Bisnis.com, JAKARTA - Kondisi kelebihan pasokan atau oversupply listrik membuat PT Perusahaan Listrik Negara (Persero) atau PLN akan sulit untuk meningkatkan kapasitas terpasang panel surya.
Analis Energi Institute for Energy Economics and Financial Analysis (IEEFA) Putra Adhiguna menilai kondisi itu akan berdampak pada rencana meningkatkan kapasitas terpasang dari panel surya dalam rencana penyediaan listrik sampai 2030 mendatang.
Putra berpendapat, PLN masih dihadapkan pada persoalan kelebihan pasokan listrik dari program 35.000 megawatt (MW) pembangkit batu bara dan gas.
“Secara fundamental utamanya adalah kelebihan kapasitas PLTU dan situasi keuangan PLN yang tidak mudah membuat pengadaan PLTS selalu maju dan mundur,” kata Putra saat dihubungi, Minggu (12/11/2023).
Dalam situasi kelebihan kapasitas, kata Putra, dorongan bagi PLN untuk menambah bauran serta jaringan pendukung untuk pembangkit listrik tenaga surya atau PLTS menjadi tidak mudah.
Seperti diketahui, kapasitas terpasang panel surya di Indonesia hingga akhir 2022 baru berada di level 0,3 gigawatt (GW). Kapasitas setrum panel surya itu terpaut jauh dari torehan Thailand dan Vietnam, masing-masing mencatatkan kapasitas 3,1 GW dan 18,5 GW.
Baca Juga
Sementara itu, Indonesia juga masih tertinggal dari Malaysia, Filipina dan Kamboja yang masing-masing mencatatkan kapasitas terpasang 1,9 GW, 1,6 GW dan 0,5 GW per 2022 lalu.

- - -

SOAL YANG DIBERIKAN 1 —
Ulangi baris-baris data tanpa perubahan, mulai dari baris pertama data hingga baris yang memuat "state / province: Pennsylvania", dengan kedua ujungnya ikut disertakan.
Artikel di atas dan baris-baris data berikutnya merupakan bahan yang terpisah satu sama lain.

- - -

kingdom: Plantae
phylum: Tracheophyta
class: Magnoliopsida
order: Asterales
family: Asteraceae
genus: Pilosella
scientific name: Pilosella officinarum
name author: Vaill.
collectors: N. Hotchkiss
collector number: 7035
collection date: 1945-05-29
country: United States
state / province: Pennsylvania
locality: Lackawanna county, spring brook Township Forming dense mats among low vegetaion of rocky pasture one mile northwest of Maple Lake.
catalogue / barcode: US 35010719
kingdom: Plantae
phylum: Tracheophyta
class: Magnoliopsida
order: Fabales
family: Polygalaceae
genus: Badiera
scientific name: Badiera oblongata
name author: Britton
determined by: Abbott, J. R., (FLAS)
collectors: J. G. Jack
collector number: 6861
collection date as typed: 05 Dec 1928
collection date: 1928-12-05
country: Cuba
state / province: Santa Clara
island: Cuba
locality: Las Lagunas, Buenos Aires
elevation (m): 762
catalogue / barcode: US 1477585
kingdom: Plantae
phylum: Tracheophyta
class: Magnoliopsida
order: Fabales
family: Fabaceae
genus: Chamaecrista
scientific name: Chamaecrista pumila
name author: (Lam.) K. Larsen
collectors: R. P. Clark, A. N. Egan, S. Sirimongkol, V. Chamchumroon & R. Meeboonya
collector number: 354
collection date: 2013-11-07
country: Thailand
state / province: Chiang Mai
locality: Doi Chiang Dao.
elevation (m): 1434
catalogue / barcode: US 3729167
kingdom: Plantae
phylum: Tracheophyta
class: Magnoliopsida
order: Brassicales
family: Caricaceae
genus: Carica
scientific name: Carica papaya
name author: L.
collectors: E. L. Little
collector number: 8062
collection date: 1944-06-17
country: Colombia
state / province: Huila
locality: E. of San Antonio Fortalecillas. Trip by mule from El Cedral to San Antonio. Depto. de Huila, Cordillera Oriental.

- - -

SOAL YANG DIBERIKAN 2 —
Sebutkan semua negara yang kapasitas terpasang panel suryanya disebutkan dalam artikel tentang kelebihan pasokan listrik PLN, lengkap dengan angka kapasitasnya.

JAWABAN YANG DIHARAPKAN 1 —
kingdom: Plantae
phylum: Tracheophyta
class: Magnoliopsida
order: Asterales
family: Asteraceae
genus: Pilosella
scientific name: Pilosella officinarum
name author: Vaill.
collectors: N. Hotchkiss
collector number: 7035
collection date: 1945-05-29
country: United States
state / province: Pennsylvania

JAWABAN YANG DIHARAPKAN 2 —
- Indonesia: 0,3 GW
- Thailand: 3,1 GW
- Vietnam: 18,5 GW
- Malaysia: 1,9 GW
- Filipina: 1,6 GW
- Kamboja: 0,5 GW